Burgh Island is a relatively rare example of a tidal island - a rocky area which is connected to the mainland only around low tide, being cut off at high water levels. There are approximately 42 others in the UK. Like some similar locations it was originally known as Saint Michaels Island, the name later changed to Borough Island and subsequently shortened; it lies opposite Bigbury-on-Sea in the South Hams district along the south Devon coast, separated by an 800 foot-wide strip of sand which extends eastwards to the mouth of the River Avon.
The beach is very popular since the sands are clean, fine-grained and slope very gently either side of the central ridge, while the island is compact and pretty, crossed by a few paths, and bordered on three sides by steep, jagged rocky slopes of grey slate and reddish sandstone. About a third of the island is contained within the grounds of the Burgh Island Hotel, which occupies an Art Deco building constructed in 1929, offering picturesque but expensive accommodation, and not particularly welcoming for non-residents. All of the island is owned by the same group, but the section outside the hotel grounds is freely accessible to the public. On the north side of the island are several other buildings including the 14th century Pilchard Inn, but other parts are undeveloped, save for a stone ruin on the high point, originally a huer's hut, once used by lookouts to alert fishermen of approaching shoals of fish.

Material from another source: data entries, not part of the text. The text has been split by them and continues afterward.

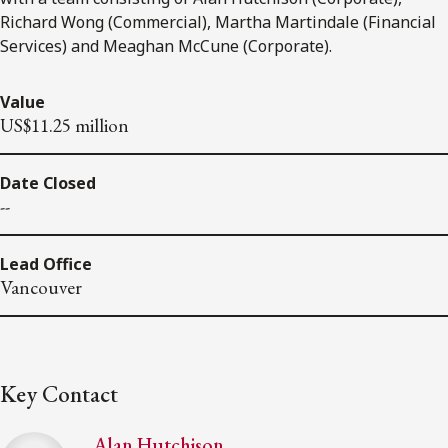
Richard Wong (Commercial), Martha Martindale (Financial
Services) and Meaghan McCune (Corporate).
Value
US$11.25 million
Date Closed
--
Lead Office
Vancouver
Key Contact
Alan Hutchison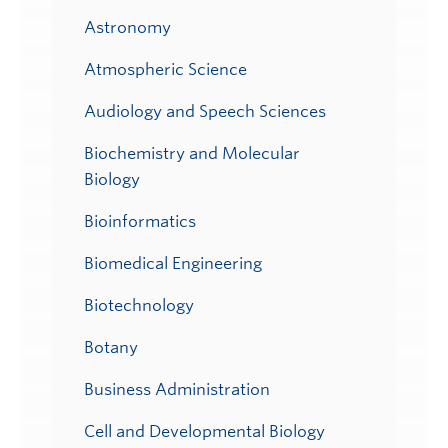
Astronomy
Atmospheric Science
Audiology and Speech Sciences
Biochemistry and Molecular
Biology
Bioinformatics
Biomedical Engineering
Biotechnology
Botany
Business Administration
Cell and Developmental Biology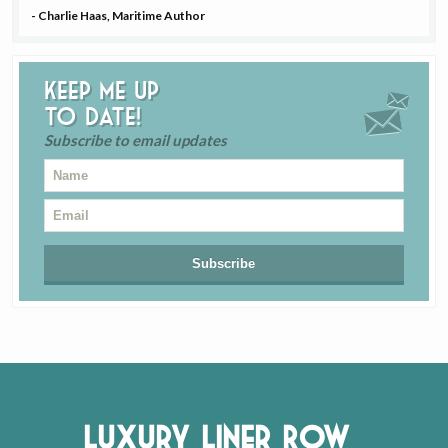
- Charlie Haas, Maritime Author
Keep me up
to date!
Subscribe to email updates
Luxury Liner Row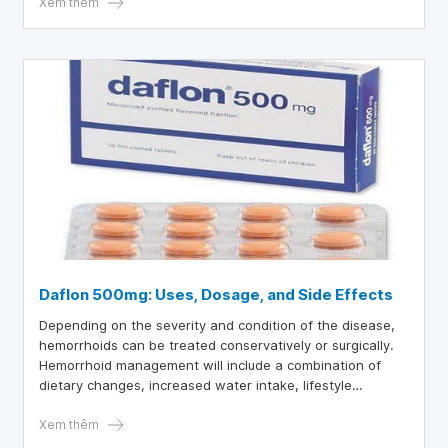
Xem thêm
Daflon 500mg: Uses, Dosage, and Side Effects
Depending on the severity and condition of the disease,
hemorrhoids can be treated conservatively or surgically.
Hemorrhoid management will include a combination of
dietary changes, increased water intake, lifestyle
modifications, and the use of some common hemorrhoid
medications.
Xem thêm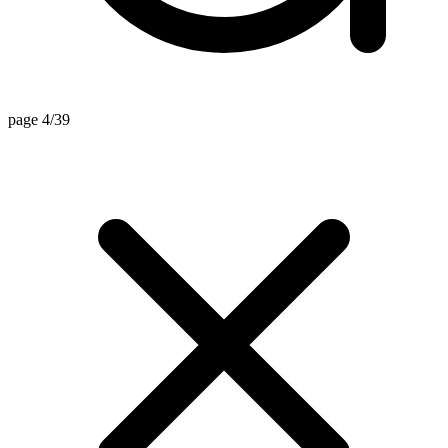
page 4/39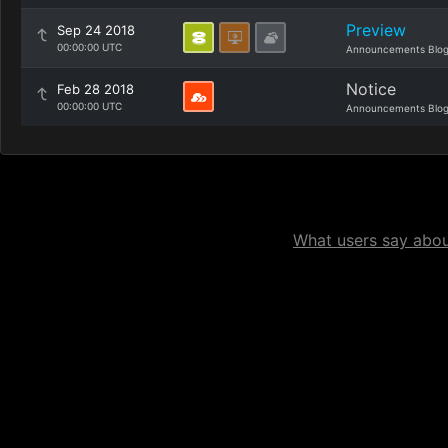
Preview
Sep 24 2018
00:00:00 UTC
Announcements Blo
Notice
Feb 28 2018
00:00:00 UTC
Announcements Blo
What users say about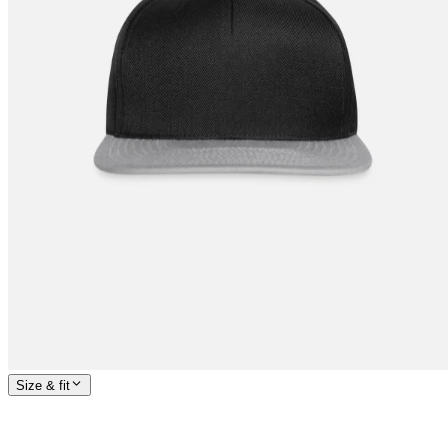
Size & fit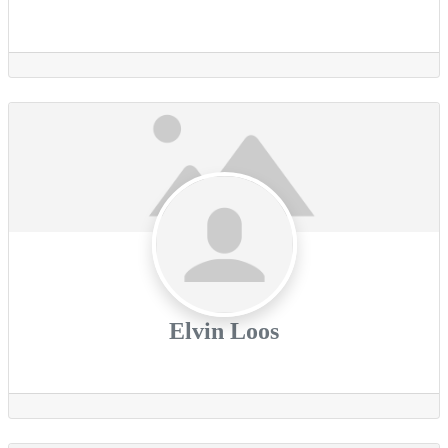
Elvin Loos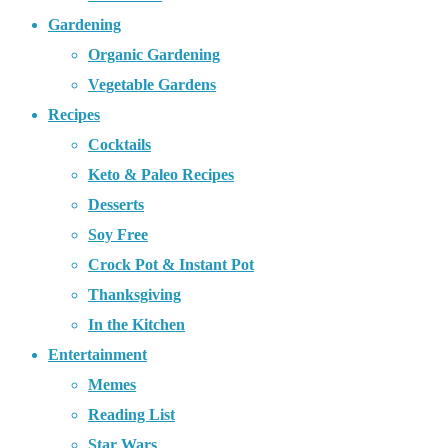
Gardening
Organic Gardening
Vegetable Gardens
Recipes
Cocktails
Keto & Paleo Recipes
Desserts
Soy Free
Crock Pot & Instant Pot
Thanksgiving
In the Kitchen
Entertainment
Memes
Reading List
Star Wars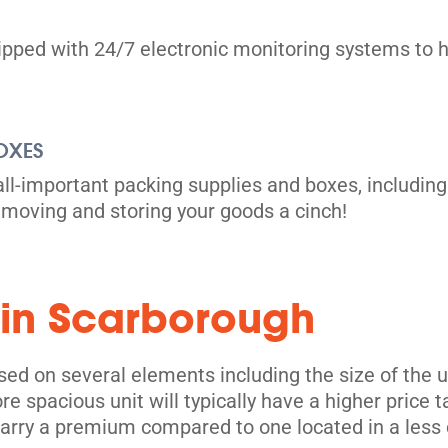
uipped with 24/7 electronic monitoring systems to h
OXES
all-important packing supplies and boxes, including
moving and storing your goods a cinch!
its
 in Scarborough
ed on several elements including the size of the uni
e spacious unit will typically have a higher price 
 carry a premium compared to one located in a less 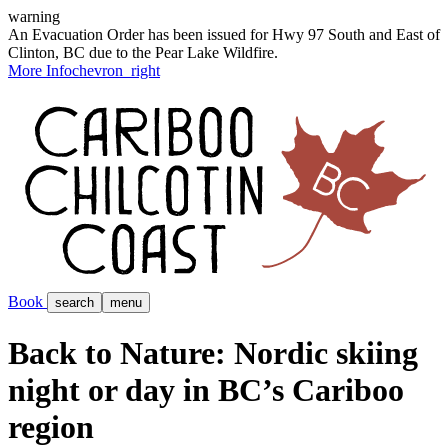
warning
An Evacuation Order has been issued for Hwy 97 South and East of
Clinton, BC due to the Pear Lake Wildfire.
More Info
chevron_right
Book
search
menu
Back to Nature: Nordic skiing
night or day in BC’s Cariboo
region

The hut was constructed on the site of the 14th century chapel of Saint Michael. The round trip walk from the car park in Bigbury, across to the island and around the accessible part of the perimeter is about one mile.
The village of Bigbury-on-Sea is reached by just one road, the B3392, which ends at a metered parking area, on top of low cliffs overlooking the beach. Hotel-authorised vehicles sometimes drive over the sands, taking guests to and from the island, while other people may pay a small fee for a ride on the sea tractor, an elevated vehicle capable of driving there at all times, unless the sea is particularly rough; the maximum water depth at high tide is round five feet.
At low tide, Bigbury Beach stretches 800 feet west, to the impassable cliffs of Warren Point, and at least twice as far east, towards the estuary of the River Avon. A low ridge (Murray's Rock), reachable by wading, is exposed to the southeast, a continuation of a peninsula at the edge of the island, within the hotel grounds. Once on the island, a very short road, past the inn, leads to a path across to the northwest tip, the promontory of Herringcove Point, beside the small, rocky inlet of Herring Cove. The path continues close to the western shore, climbing gradually, before turning east at the brink of the highest section of the cliffs, where below, the land falls away very steeply to a series of inaccessible inlets, lined by grey and red rocks, inclined by about 70 degrees. Another path crosses a narrow strip of land to the Little Island, a slightly lower flat above more vertical cliffs on all sides. The southern tip is Burgh Point. The route back runs across the centre of the island, beside a fence at the edge of the private, hotel section. The stone hut is at the summit (161 feet); a fine vantage point looking across many miles of the south coast. There is no visible trace of the former chapel which once stood on this site, part of an ancient monastery.